That's one possibility, but it is possible, and it is done, to load balance over caching or proxy servers to mask patching, rebooting and unreliability. That's what makes this a meaningless response.

Additionally:

http://uptime.netcraft.com/up/accuracy.html

We only report uptimes for systems where the operating system's timer runs at 100Hz or less. Because the TCP code only uses the low 32 bits of the timer, if the timer runs at say 1000Hz, the value wraps around every 49.7 days (whereas at 100Hz it wraps after 497 days). As there are large numbers of systems which have a higher uptime than this, it is not possible to report accurate uptimes for these systems.

The Linux kernel switched to a higher internal timer rate at kernel version 2.5.26. Linux 2.4 used a rate of 100Hz. Linux 2.6 uses a timer at 1000Hz (although some architectures were using 1000Hz before this). (An explanation of the HZ setting in Linux.)

FreeBSD versions 4 and 5 used a 100Hz timer, but FreeBSD 6 has moved to a customisable timer with a default setting of 1000Hz.

So unfortunately this means that we cannot give reliable uptime figures for recent Linux and FreeBSD servers.


So that means no Linux 2.6 based servers in that list either.

Edited 2006-05-20 21:25

Reply Score: 1

RE[4]: nah
by raver31 on Sat 20th May 2006 18:18 UTC in reply to "RE[3]: nah "
raver31 Member since:
2005-07-06

That server has been running for 3.39 years, impressive for a Windows machine.

That server has had no reboots, therefore, no MS updates.

Imagine the spam it "could" be sending out, it has missed critical updates for over 3 years.

With *nix, you apply any updates, and at worse, stop/restart the service, no rebooting and no downtime.

Reply Score: 2

RE[5]: nah
by aGNUstic on Sat 20th May 2006 18:42 UTC in reply to "RE[4]: nah "
aGNUstic Member since:
2005-07-28

"Imagine the spam it "could" be sending out, it has missed critical updates for over 3 years."

No kidding.

When I was a pure WinDip systems administrator I remember there being an advisory against that from Microscr@p.

Reply Score: 1

RE[4]: nah
by segedunum on Sat 20th May 2006 21:11 UTC in reply to "RE[3]: nah "
segedunum Member since:
2005-07-06

www.antliateam.it
1240 days
Windows 2000
Microsoft-IIS/5.0

I proved him wrong.


You can nit-pick words and highlight them in bold all you like, but I suggest you read my post.
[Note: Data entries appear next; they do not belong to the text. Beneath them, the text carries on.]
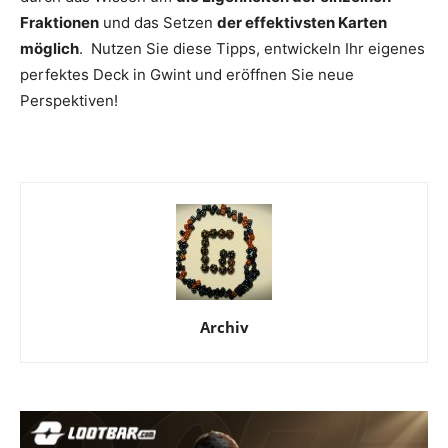
Fraktionen
und das Setzen
der effektivsten Karten
möglich
. Nutzen Sie diese Tipps, entwickeln Ihr eigenes
perfektes Deck in Gwint und eröffnen Sie neue
Perspektiven!
Archiv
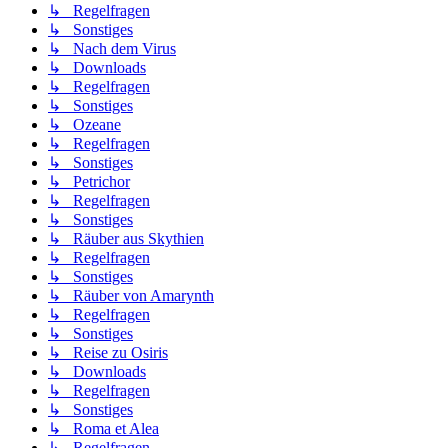
↳ Regelfragen
↳ Sonstiges
↳ Nach dem Virus
↳ Downloads
↳ Regelfragen
↳ Sonstiges
↳ Ozeane
↳ Regelfragen
↳ Sonstiges
↳ Petrichor
↳ Regelfragen
↳ Sonstiges
↳ Räuber aus Skythien
↳ Regelfragen
↳ Sonstiges
↳ Räuber von Amarynth
↳ Regelfragen
↳ Sonstiges
↳ Reise zu Osiris
↳ Downloads
↳ Regelfragen
↳ Sonstiges
↳ Roma et Alea
↳ Regelfragen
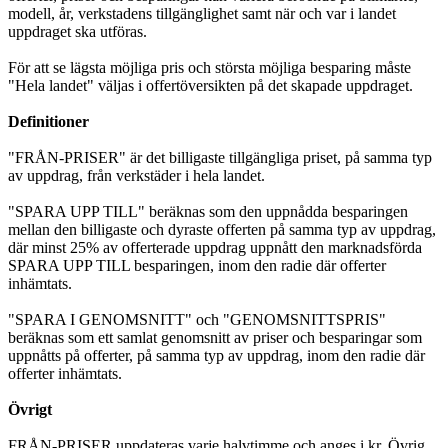
modell, år, verkstadens tillgänglighet samt när och var i landet
uppdraget ska utföras.
För att se lägsta möjliga pris och största möjliga besparing måste
"Hela landet" väljas i offertöversikten på det skapade uppdraget.
Definitioner
"FRÅN-PRISER" är det billigaste tillgängliga priset, på samma typ
av uppdrag, från verkstäder i hela landet.
"SPARA UPP TILL" beräknas som den uppnådda besparingen
mellan den billigaste och dyraste offerten på samma typ av uppdrag,
där minst 25% av offerterade uppdrag uppnått den marknadsförda
SPARA UPP TILL besparingen, inom den radie där offerter
inhämtats.
"SPARA I GENOMSNITT" och "GENOMSNITTSPRIS"
beräknas som ett samlat genomsnitt av priser och besparingar som
uppnåtts på offerter, på samma typ av uppdrag, inom den radie där
offerter inhämtats.
Övrigt
FRÅN-PRISER uppdateras varje halvtimme och anges i kr. Övrig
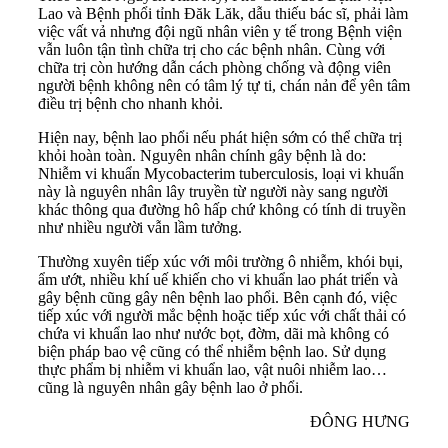
Lao và Bệnh phổi tỉnh Đăk Lăk, dẫu thiếu bác sĩ, phải làm
việc vất vả nhưng đội ngũ nhân viên y tế trong Bệnh viện
vẫn luôn tận tình chữa trị cho các bệnh nhân. Cùng với
chữa trị còn hướng dẫn cách phòng chống và động viên
người bệnh không nên có tâm lý tự ti, chán nản để yên tâm
điều trị bệnh cho nhanh khỏi.
Hiện nay, bệnh lao phổi nếu phát hiện sớm có thể chữa trị
khỏi hoàn toàn. Nguyên nhân chính gây bệnh là do:
Nhiễm vi khuẩn Mycobacterim tuberculosis, loại vi khuẩn
này là nguyên nhân lây truyền từ người này sang người
khác thông qua đường hô hấp chứ không có tính di truyền
như nhiều người vẫn lầm tưởng.
Thường xuyên tiếp xúc với môi trường ô nhiễm, khói bụi,
ẩm ướt, nhiều khí uế khiến cho vi khuẩn lao phát triển và
gây bệnh cũng gây nên bệnh lao phổi. Bên cạnh đó, việc
tiếp xúc với người mắc bệnh hoặc tiếp xúc với chất thải có
chứa vi khuẩn lao như nước bọt, đờm, dãi mà không có
biện pháp bao vệ cũng có thể nhiễm bệnh lao. Sử dụng
thực phẩm bị nhiễm vi khuẩn lao, vật nuôi nhiễm lao…
cũng là nguyên nhân gây bệnh lao ở phổi.
ĐÔNG HƯNG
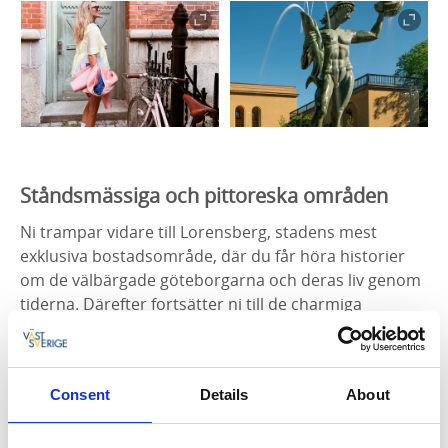
Ståndsmässiga och pittoreska områden
Ni trampar vidare till Lorensberg, stadens mest
exklusiva bostadsområde, där du får höra historier
om de välbärgade göteborgarna och deras liv genom
tiderna. Därefter fortsätter ni till de charmiga
kvarteren i Vasastan och Haga, kända för sin
pittoreska arkitektur, mysiga atmosfär och rika
cafékultur.
Consent
Details
About
Sedan går turen genom Linné, ett stadsdel berömd
för sina vackra byggnader och populära restauranger.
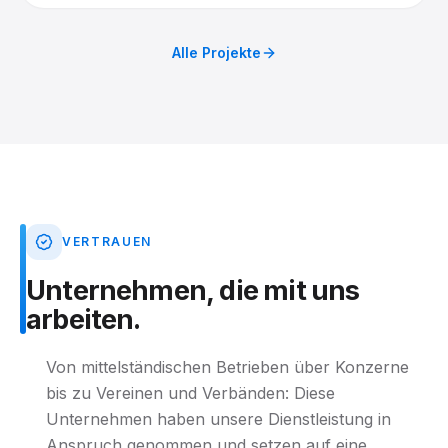
Tag fertiggestellt.
Alle Projekte
VERTRAUEN
Unternehmen,
die
mit
uns
arbeiten.
Von mittelständischen Betrieben über Konzerne
bis zu Vereinen und Verbänden: Diese
Unternehmen haben unsere Dienstleistung in
Anspruch genommen und setzen auf eine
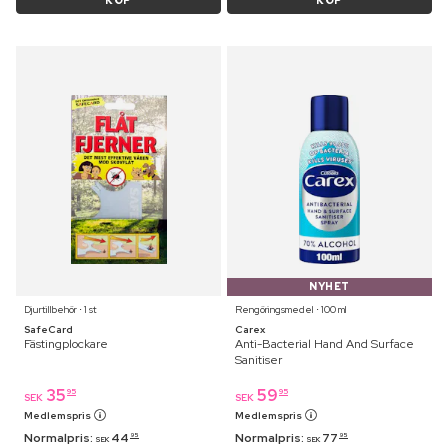
KÖP
KÖP
NYHET
Djurtillbehör ⋅ 1 st
Rengöringsmedel ⋅ 100 ml
SafeCard
Carex
Fästingplockare
Anti-Bacterial Hand And Surface
Sanitiser
35
59
95
95
SEK
SEK
Medlemspris
Medlemspris
Normalpris:
44
Normalpris:
77
95
95
SEK
SEK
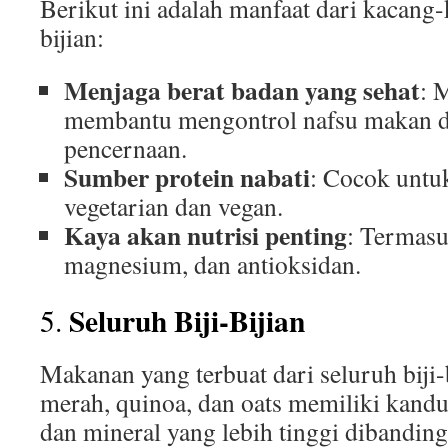
Berikut ini adalah manfaat dari kacang-
bijian:
Menjaga berat badan yang sehat
: 
membantu mengontrol nafsu makan 
pencernaan.
Sumber protein nabati
: Cocok untuk
vegetarian dan vegan.
Kaya akan nutrisi penting
: Termasu
magnesium, dan antioksidan.
Seluruh Biji-Bijian
5.
Makanan yang terbuat dari seluruh biji-b
merah, quinoa, dan oats memiliki kandu
dan mineral yang lebih tinggi dibanding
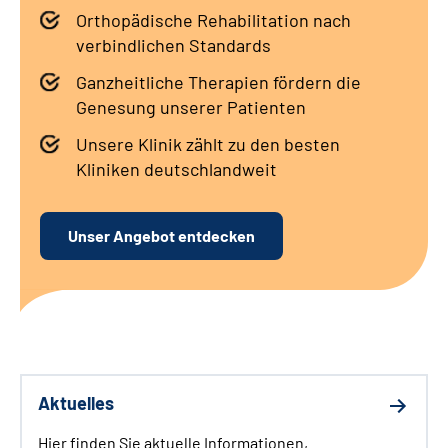
Orthopädische Rehabilitation nach
Leichte Sprache
verbindlichen Standards
Gebärdensprache
Ganzheitliche Therapien fördern die
Genesung unserer Patienten
Unsere Klinik zählt zu den besten
Kliniken deutschlandweit
Unser Angebot entdecken
Aktuelles
Hier finden Sie aktuelle Informationen,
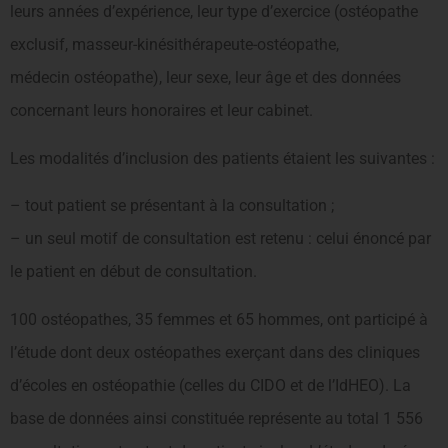
leurs années d’expérience, leur type d’exercice (ostéopathe
exclusif, masseur-kinésithérapeute-ostéopathe,
médecin ostéopathe), leur sexe, leur âge et des données
concernant leurs honoraires et leur cabinet.
Les modalités d’inclusion des patients étaient les suivantes :
– tout patient se présentant à la consultation ;
– un seul motif de consultation est retenu : celui énoncé par
le patient en début de consultation.
100 ostéopathes, 35 femmes et 65 hommes, ont participé à
l’étude dont deux ostéopathes exerçant dans des cliniques
d’écoles en ostéopathie (celles du CIDO et de l’IdHEO). La
base de données ainsi constituée représente au total 1 556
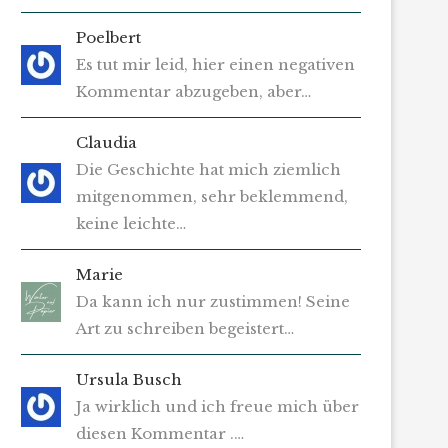
Poelbert
Es tut mir leid, hier einen negativen
Kommentar abzugeben, aber…
Claudia
Die Geschichte hat mich ziemlich
mitgenommen, sehr beklemmend,
keine leichte…
Marie
Da kann ich nur zustimmen! Seine
Art zu schreiben begeistert…
Ursula Busch
Ja wirklich und ich freue mich über
diesen Kommentar .…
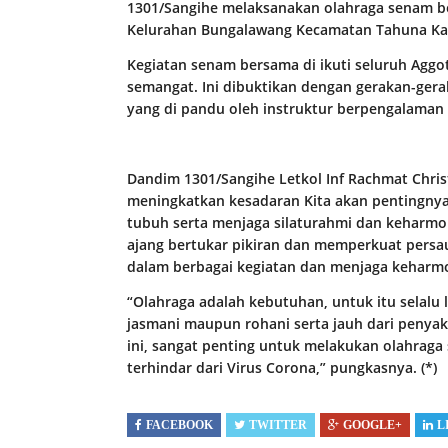
1301/Sangihe melaksanakan olahraga senam be
Kelurahan Bungalawang Kecamatan Tahuna Kam
Kegiatan senam bersama di ikuti seluruh Agg
semangat. Ini dibuktikan dengan gerakan-ger
yang di pandu oleh instruktur berpengalaman 
Dandim 1301/Sangihe Letkol Inf Rachmat Christ
meningkatkan kesadaran Kita akan pentingnya
tubuh serta menjaga silaturahmi dan keharmo
ajang bertukar pikiran dan memperkuat persa
dalam berbagai kegiatan dan menjaga keharm
“Olahraga adalah kebutuhan, untuk itu selalu 
jasmani maupun rohani serta jauh dari penyak
ini, sangat penting untuk melakukan olahraga 
terhindar dari Virus Corona,” pungkasnya. (*)
FACEBOOK
TWITTER
GOOGLE+
L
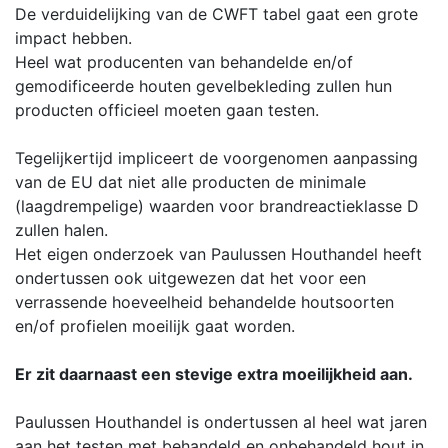
De verduidelijking van de CWFT tabel gaat een grote
impact hebben.
Heel wat producenten van behandelde en/of
gemodificeerde houten gevelbekleding zullen hun
producten officieel moeten gaan testen.
Tegelijkertijd impliceert de voorgenomen aanpassing
van de EU dat niet alle producten de minimale
(laagdrempelige) waarden voor brandreactieklasse D
zullen halen.
Het eigen onderzoek van Paulussen Houthandel heeft
ondertussen ook uitgewezen dat het voor een
verrassende hoeveelheid behandelde houtsoorten
en/of profielen moeilijk gaat worden.
Er zit daarnaast een stevige extra moeilijkheid aan.
Paulussen Houthandel is ondertussen al heel wat jaren
aan het testen met behandeld en onbehandeld hout in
The evidence you gave that you say proves him wrong is flawed. Pulling one site out of that list means close to zero, and even if the OS does say 'Windows 2000' it is almost inevitably running behind Microsoft's ISA server.

It's a well worked way that people have found out about to boost Windows' apparent uptime on places like Netcraft to make it look better. It means nothing. Couple that with the fact that sites on that list are basically doing nothing, including the Apache driven ones, what you've quoted is not a great response to his post.

For example, an admin can take a Windows server down for patching or another issue, have to reboot it, and during that time other servers will keep the uptime of the site ticking over nicely, when in reality, that most certainly a true reflection of its reliability and robustness.

I said nothing about reliability.

Uptime implies reliability, because if your server has gone down as a result of the reliability of the software you're using, its security or its need to reboot often, then it isn't reliable.

Reply Score: 2

RE[5]: nah
by sappyvcv on Sat 20th May 2006 22:12 UTC in reply to "RE[4]: nah "
sappyvcv Member since:
2005-07-06

Sigh, are you really that dense?

He said something, it was wrong. A windows server has been up for "years".

The end. Finish. Over. Stop reading too much into my posts and trying to argue it still.

Reply Score: 0

RE[6]: nah
by dylansmrjones on Sat 20th May 2006 22:47 UTC in reply to "RE[5]: nah "
dylansmrjones Member since:
2005-10-02

Dooh, sappyvcv, don't be so childish. A windows server can run for a long time if unpatched and doing virtually nothing, like the case you point out. Especially when being protected by FLOSS-servers handling the hard loads.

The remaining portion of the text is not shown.